What would you tell the first climate scientist to examine global warming, or the first to predict asteroid strikes, other than "do more research, and get others to do research as well"?
I have no problem with a billion dollars spend on friendly AI research. But that doesn't mean that I agree that the SIAI needs a billion dollars right now or that I agree that the current evidence is enough to tell people to stop researching cancer therapies or create educational videos about basic algebra. I don't think we know enough about risks from AI to justify such advice. I also don't think that we should all become expected utility maximizer's because we don't know enough about economics, game theory, and decision theory and especially about human nature and the nature of discovery.
Why do I feel like there's massively more evidence than "a few blog posts"?
Maybe because there is massively more evidence and I don't know about it, don't understand it, haven't taken it into account or because I am simply biased. I am not saying that you are wrong and I am right.
...those on human history, and lumping it all under "what intelligent agents can accomplish".

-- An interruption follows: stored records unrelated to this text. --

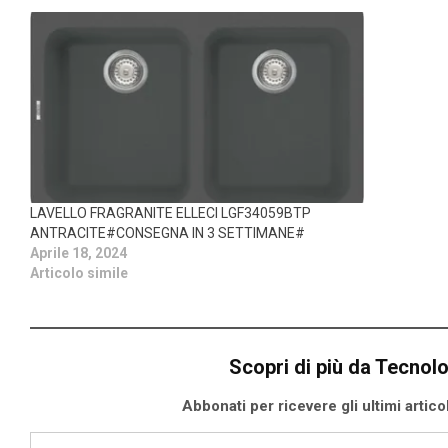
LAVELLO FRAGRANITE ELLECI LGF34059BTP
ANTRACITE#CONSEGNA IN 3 SETTIMANE#
Aprile 18, 2024
Articolo simile
Scopri di più da Tecnol
Abbonati per ricevere gli ultimi articoli
Digita la tua e-mail...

Shortly after human flight was invented we reached the moon. Yet human flight is not as sophisticated as bird or insect flight, it is much more inefficient, and we never reached other stars. Therefore, what I get out of this, shortly after we invent artificial general intelligence we might reach human-level intelligence and in some areas superhuman intelligence. But that doesn't mean that it will be particularly fast or efficient, or that it will be able to take over the world shortly after. Artificial general intelligence is already an inference made from what we currently believe to be true, going a step further and drawing further inferences from previous speculations, e.g. explosive recursive self-improvement, is in my opinion a very shaky business. We have no idea about the nature of discovery, if intelligence (whatever that is) is even instrumental or quickly hits diminishing returns.
In principle we could build antimatter weapons capable of destroying worlds, but in practise it is much harder to accomplish. The same seems to be the case for intelligence. It is not intelligence in and of itself that allows humans to accomplish great feats. Someone like Einstein was lucky to be born into the right circumstances, the time was ripe for great discoveries.
Another large part of being convinced falls under a lack of counterarguments - rather, there are plenty out there, just none that seem to have put thought into the matter.
Prediction: The world is going to end.
Got any counterarguments I couldn't easily dismiss?
Most of the superficially disjunctive lines of reasoning about risks from AI derive their appeal from their inherent vagueness. It's not like you don't need any assumptions to be true to get "artificial general intelligence that can undergo explosive recursive self-improvement to turn all matter in the universe into paperclips". That's a pretty complex prediction actually.
There are various different scenarios regarding the possibility and consequences of artificial general intelligence. I just don't see why the one put forth by the SIAI is more likely to be true than others. Why for example would intelligence be a single principle that, once discovered, allows us to grow superhuman intelligence overnight? Why are we going to invent artificial general intelligence quickly, rather than having to painstakingly optimize our expert systems over many centuries? Why would intelligence be effectively applicable to intelligence itself, rather than demanding the discovery of unknown unknowns due to sheer luck or the pursuit of treatments for rare diseases in cute kittens? Why would general intelligence be at all efficient compared to expert systems, maybe general intelligence demands a tradeoff between plasticity and goal-stability? I can think of dozens of possibilities within minutes, none of them leading to existential risk scenarios.
Shortly after human flight was invented we reached the moon. Yet human flight is not as sophisticated as bird or insect flight, it is much more inefficient, and we never reached other stars.
How do you mean? Human planes are faster and can transport freight better. They can even self-pilot with modern AI software. The biggest weaknesses would seem to be a lack of self-reproduction and self-repair, but those aren't really part of flight.